Vision problems should not be overlooked in children who complain of dizziness. In one study, 5% of children referred for vestibular testing had an ocular disorder.6
Posttraumatic Epilepsy/Epileptic Vertigo
Posttraumatic epilepsy presents in 5 to 7% of children after a closed-head injury. The central vestibular system is affected including the frontal, parietal, and temporal lobes. In particular, damage is most often seen in the superior temporal lobe, middle temporal gyrus, and supramarginal and angular gyrus. The resulting epileptic discharges often present as vertigo. Hearing is usually normal. In some instances, the seizure may stem from pursuit eye movements rather than presenting as vestibular dysfunction. An electroencephalography will be abnormal but may need to be completed in the sleep-deprived state. Finally, an ENG may show directional or labyrinthine preponderance.

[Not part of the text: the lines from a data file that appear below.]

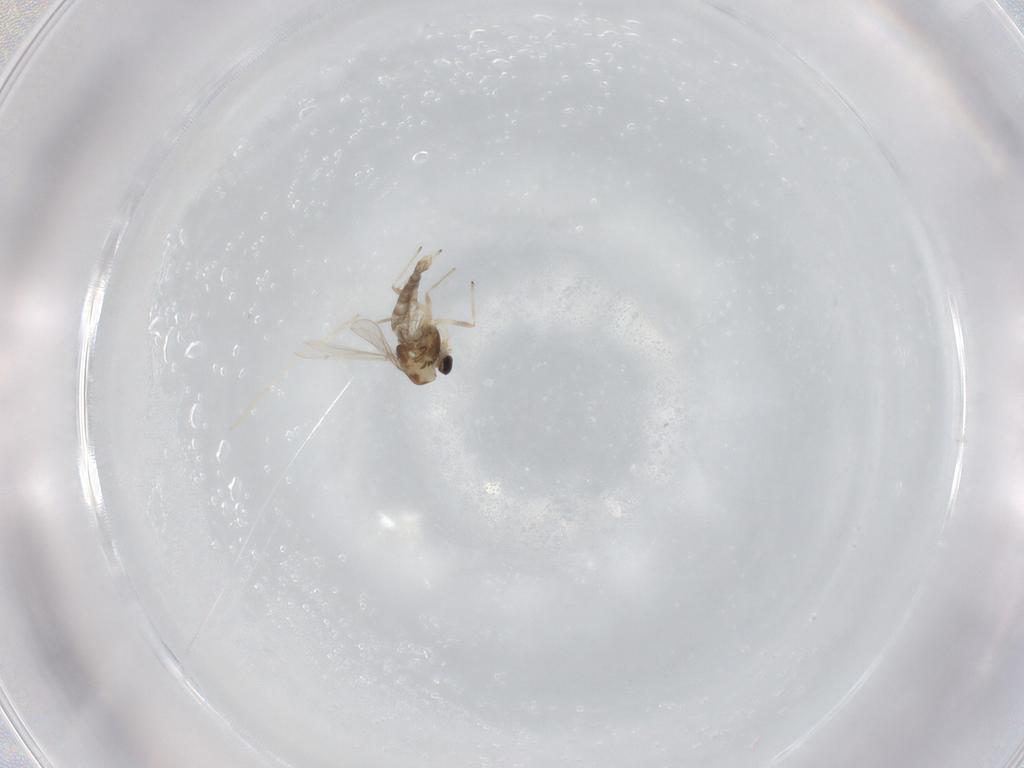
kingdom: Animalia
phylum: Arthropoda
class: Insecta
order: Diptera
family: Chironomidae
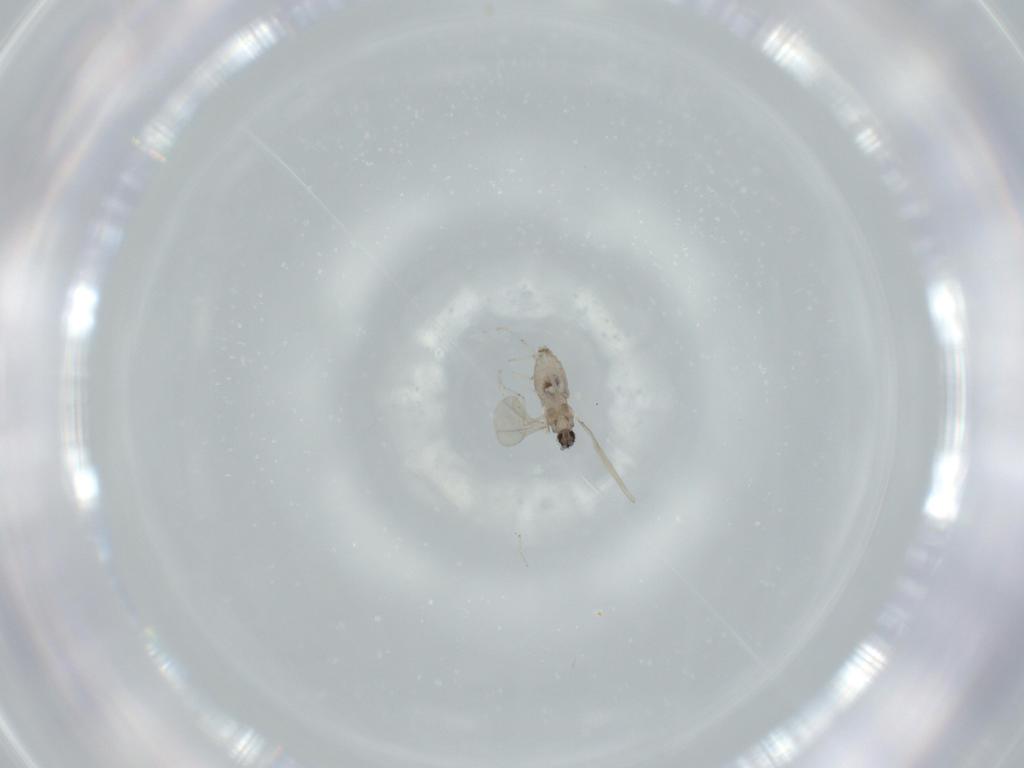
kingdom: Animalia
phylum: Arthropoda
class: Insecta
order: Diptera
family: Cecidomyiidae
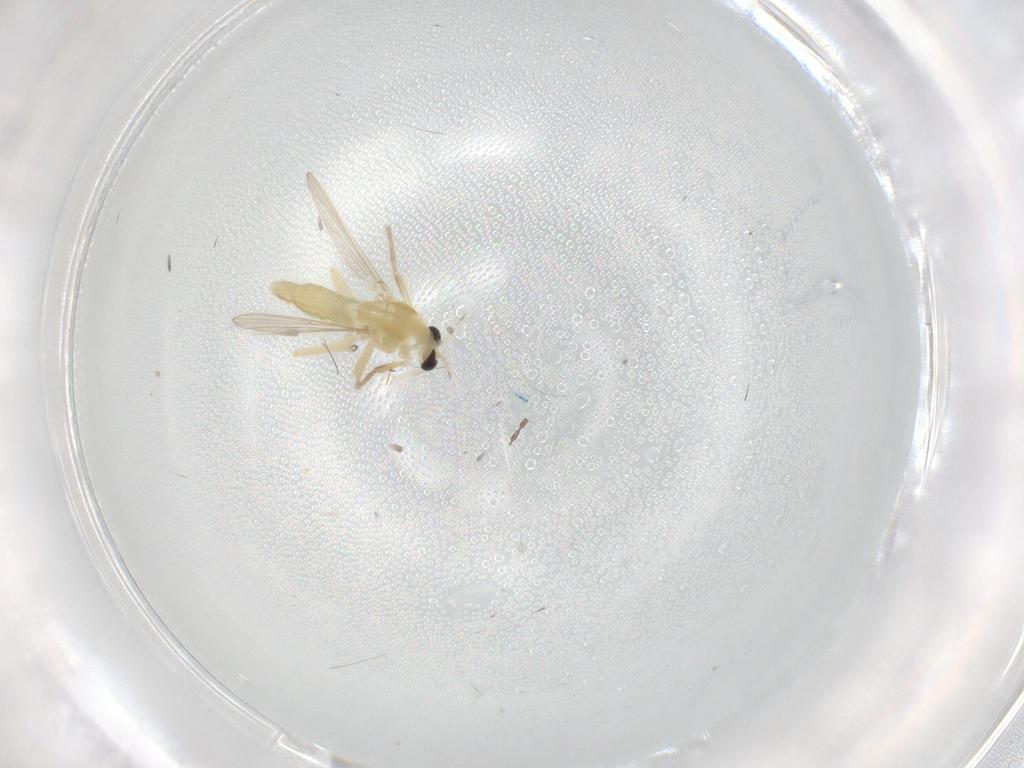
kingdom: Animalia
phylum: Arthropoda
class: Insecta
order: Diptera
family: Chironomidae
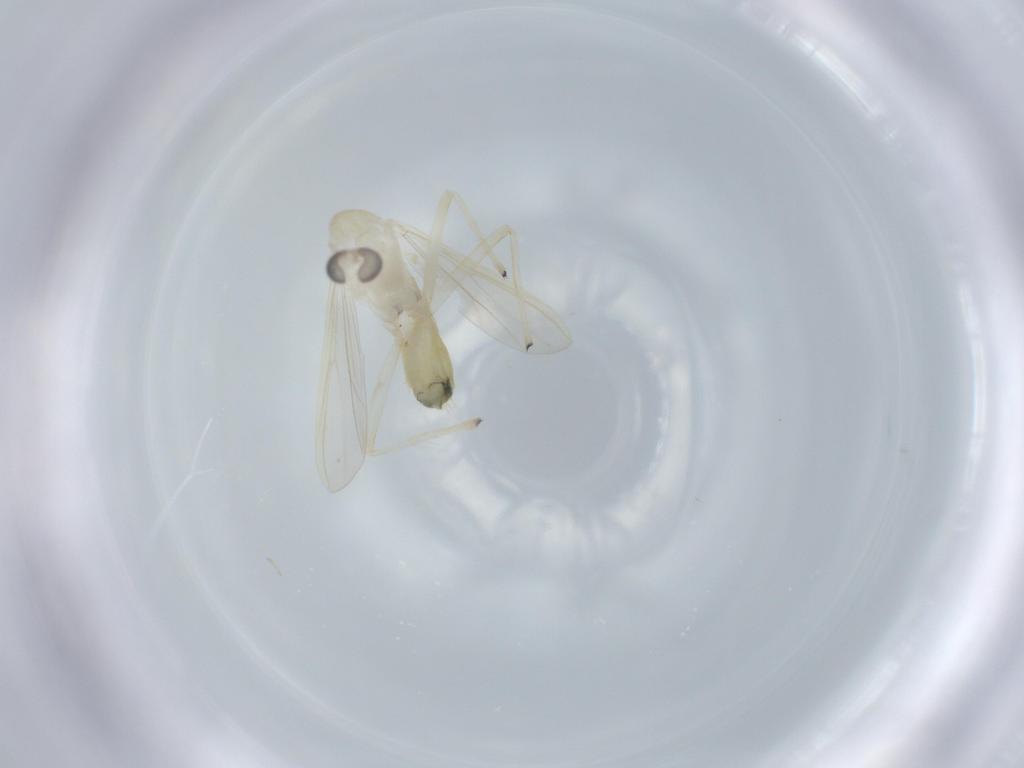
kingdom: Animalia
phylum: Arthropoda
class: Insecta
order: Diptera
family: Chironomidae
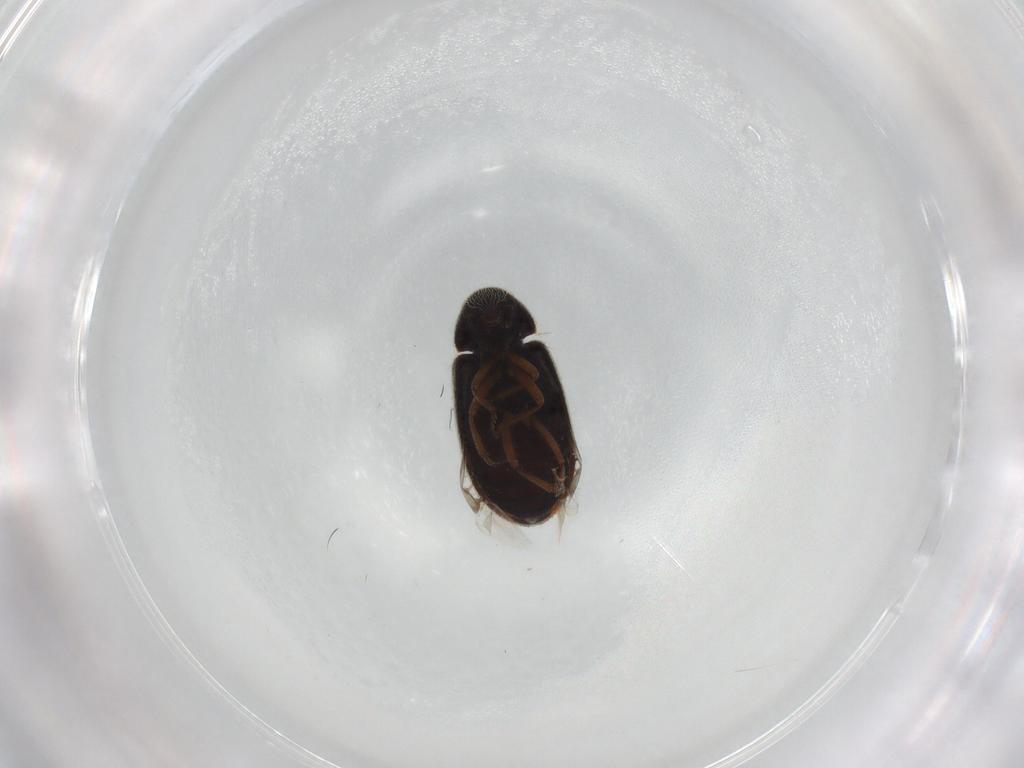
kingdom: Animalia
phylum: Arthropoda
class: Insecta
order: Coleoptera
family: Rhadalidae
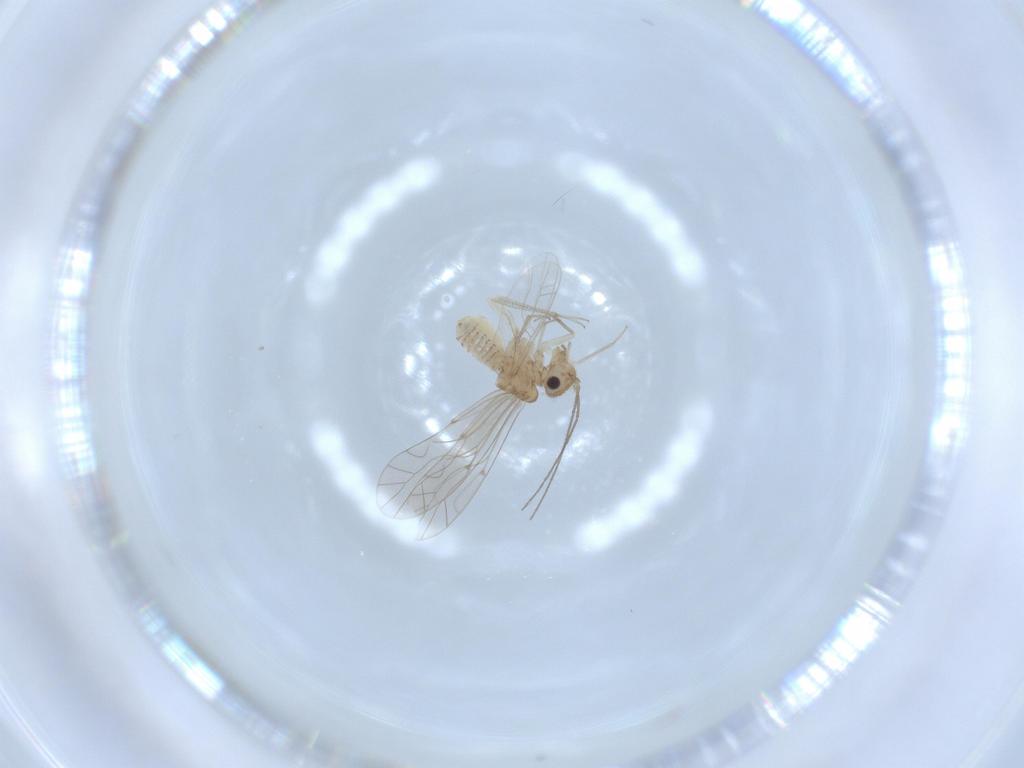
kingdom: Animalia
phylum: Arthropoda
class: Insecta
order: Psocodea
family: Lachesillidae
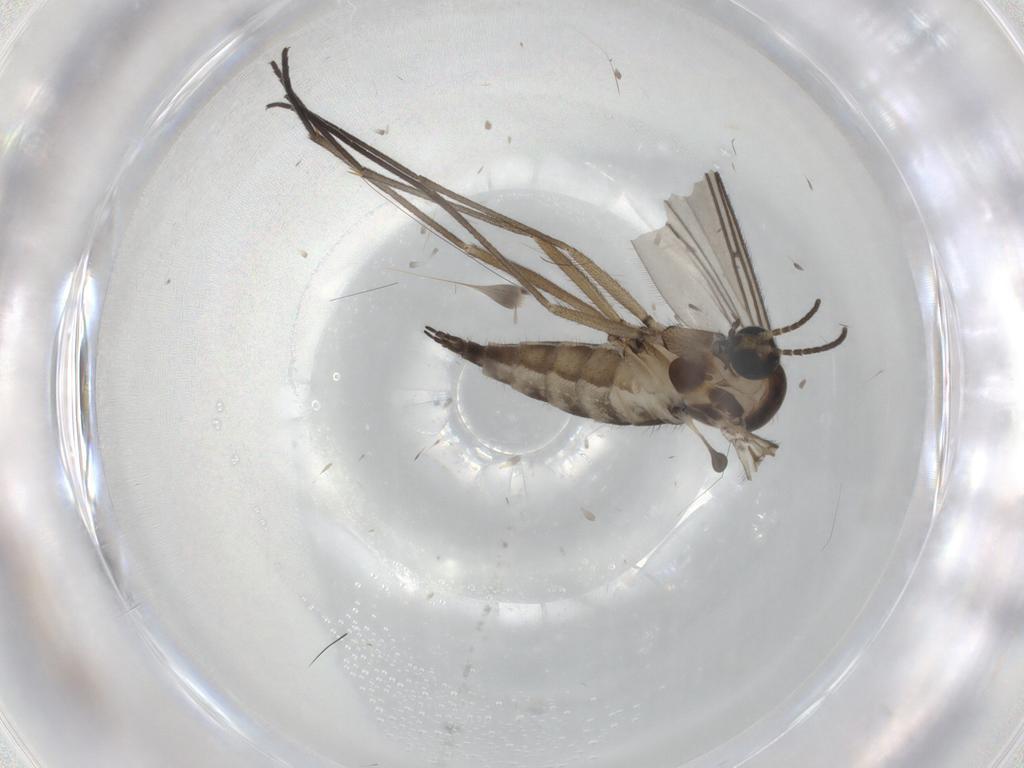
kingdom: Animalia
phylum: Arthropoda
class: Insecta
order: Diptera
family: Sciaridae
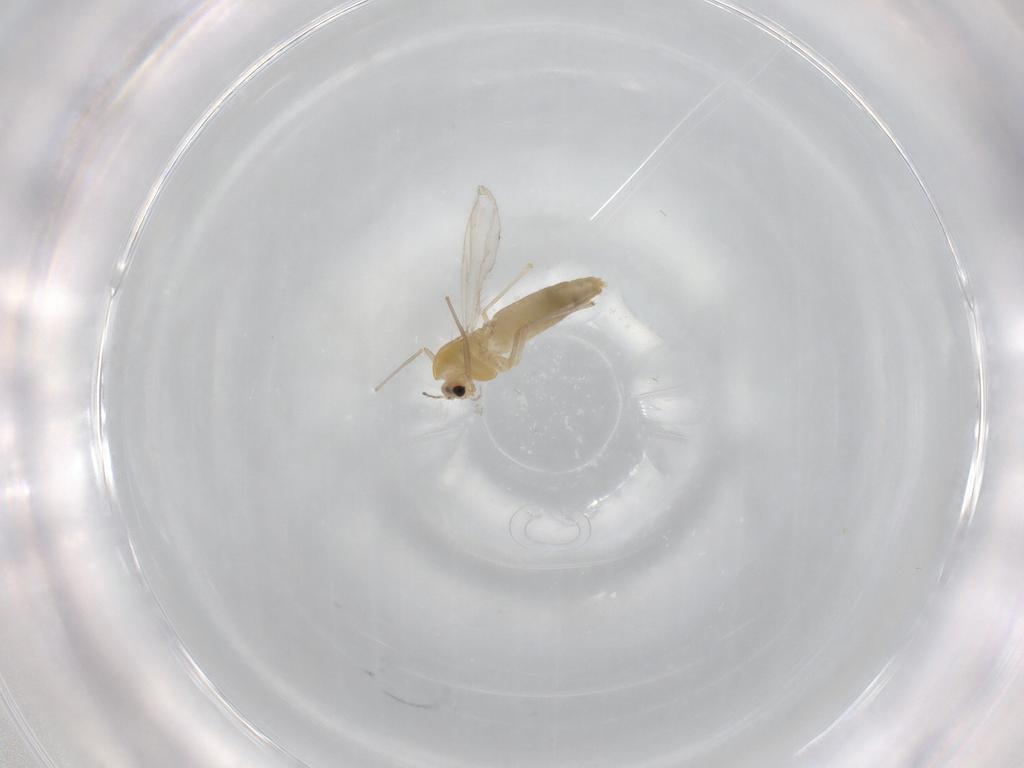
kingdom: Animalia
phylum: Arthropoda
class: Insecta
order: Diptera
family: Chironomidae
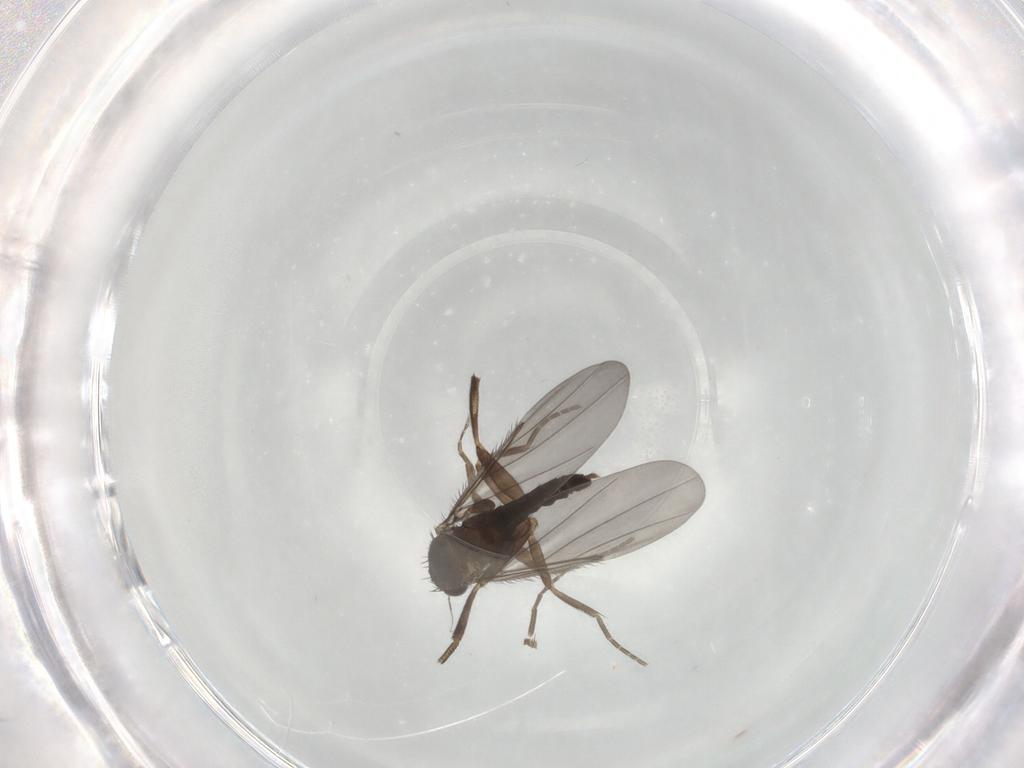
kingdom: Animalia
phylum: Arthropoda
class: Insecta
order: Diptera
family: Phoridae
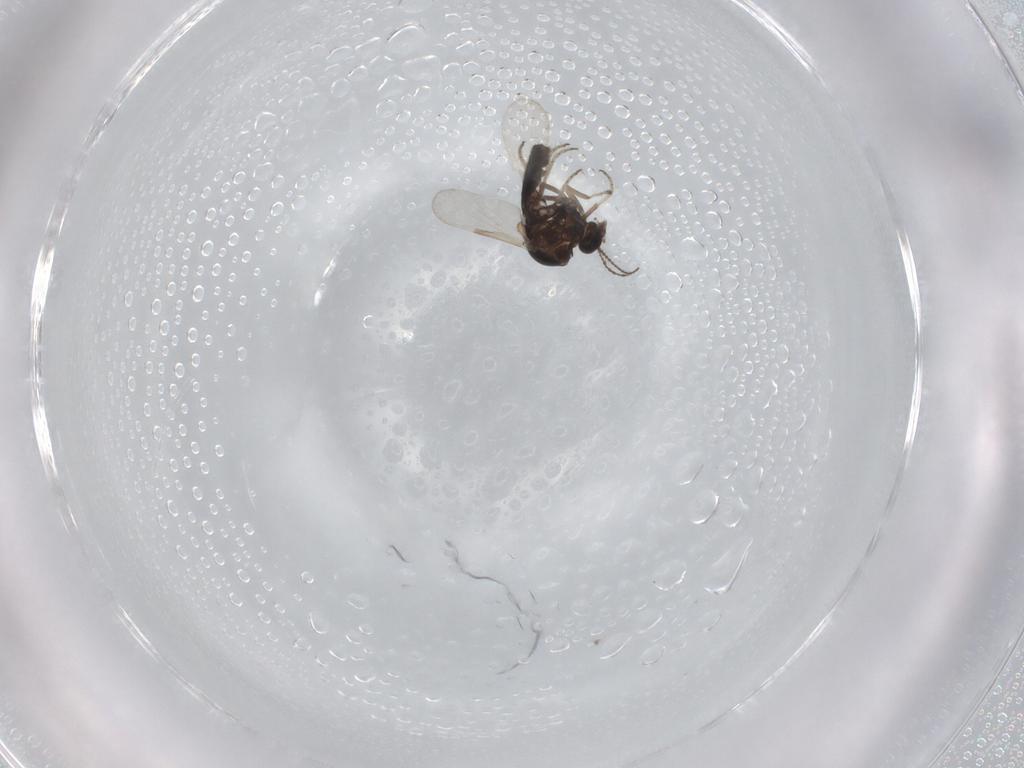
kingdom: Animalia
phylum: Arthropoda
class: Insecta
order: Diptera
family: Ceratopogonidae
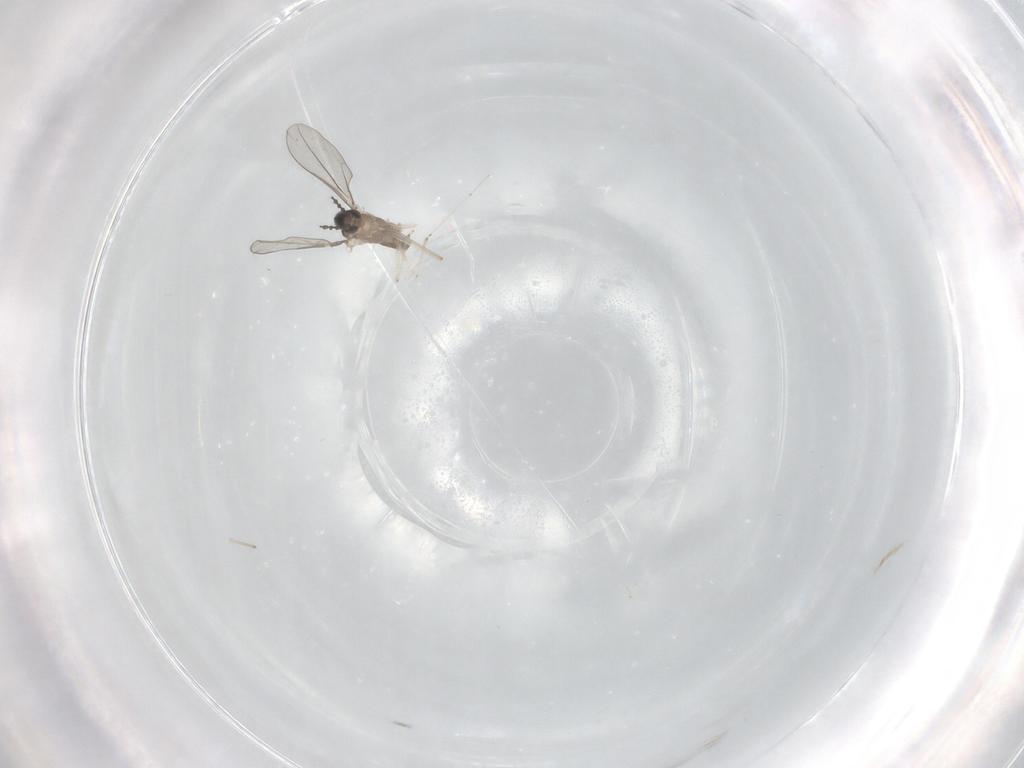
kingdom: Animalia
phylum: Arthropoda
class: Insecta
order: Diptera
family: Cecidomyiidae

Vertebrobasilar insufficiency (VBI) is the result of occlusion of a vertebral artery or of one of the posterior inferior cerebellar arteries or its branches. Lateral medullary infarction (also known as Wallenberg syndrome) or cerebellar infarction can result. Although less likely, VBI may also occur secondary to an arterial dissection. Patients complain of vertigo and headache on examination, they may be ataxic, dysarthric, and exhibit a nystagmus. Several types of nystagmus have been described including horizontal, horizonto-rotary, torsional, see-saw, and others. A lateral medullary infarct, in particular, is characterized by a horizontal nystagmus that beats away from the side of the lesion. Vestibular testing may show multiple abnormalities. On VEMP testing, one may see normal latencies but contralateral large amplitude. Dysmetria may be seen on saccade testing. Usually the patient overshoots to the side of the infarct and undershoots to the contralateral side. On smooth pursuit testing, mildly saccadic eye movements are noted and the child may fall on sensory organization tests 5 and 6 on posturography. The results of caloric testing when done are usually normal.